The reality is that all of the recent business-sector and geographic bubbles have produced tremendous economic uncertainty and instability. In turn, Gallup's net new hiring measure shows that these economic conditions have produced a crashing job market throughout 2008. While the net new hiring numbers were positive for 2008 as a whole, they were negative as the year came to a close, indicating that job losses continue to accelerate -- surging past the 100,000-a-week rate.

Right now, everyone seems to be counting on the Federal Reserve and the federal government to stop the bleeding. The question is whether this proposed "solution" will stimulate the real private-sector economy, increasing the demand for new employees and creating new jobs, or will simply end up creating another unsustainable government spending bubble.

Survey Methods

Results are based on telephone interviews with 112,276 employed adults, aged 18 and older, conducted in 2008 as part of Gallup Poll Daily tracking. For results based on the total sample of national adults, one can say with 95% confidence that the maximum margin of sampling error is ±1 percentage point.

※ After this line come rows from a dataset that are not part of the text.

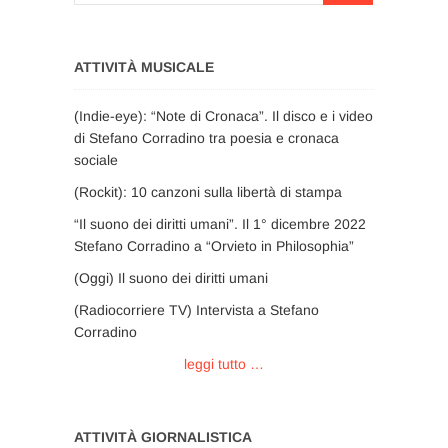
ATTIVITÀ MUSICALE
(Indie-eye): “Note di Cronaca”. Il disco e i video
di Stefano Corradino tra poesia e cronaca
sociale
(Rockit): 10 canzoni sulla libertà di stampa
“Il suono dei diritti umani”. Il 1° dicembre 2022
Stefano Corradino a “Orvieto in Philosophia”
(Oggi) Il suono dei diritti umani
(Radiocorriere TV) Intervista a Stefano
Corradino
leggi tutto …
ATTIVITÀ GIORNALISTICA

The maximum margin of sampling error for the states ranges from ±1 percentage point for large states such as California to as high as ±8 percentage points for the District of Columbia.

Interviews are conducted with respondents on land-line telephones (for respondents with a land-line telephone) and cellular phones (for respondents who are cell-phone only).

In addition to sampling error, question wording and practical difficulties in conducting surveys can introduce error or bias into the findings of public opinion polls.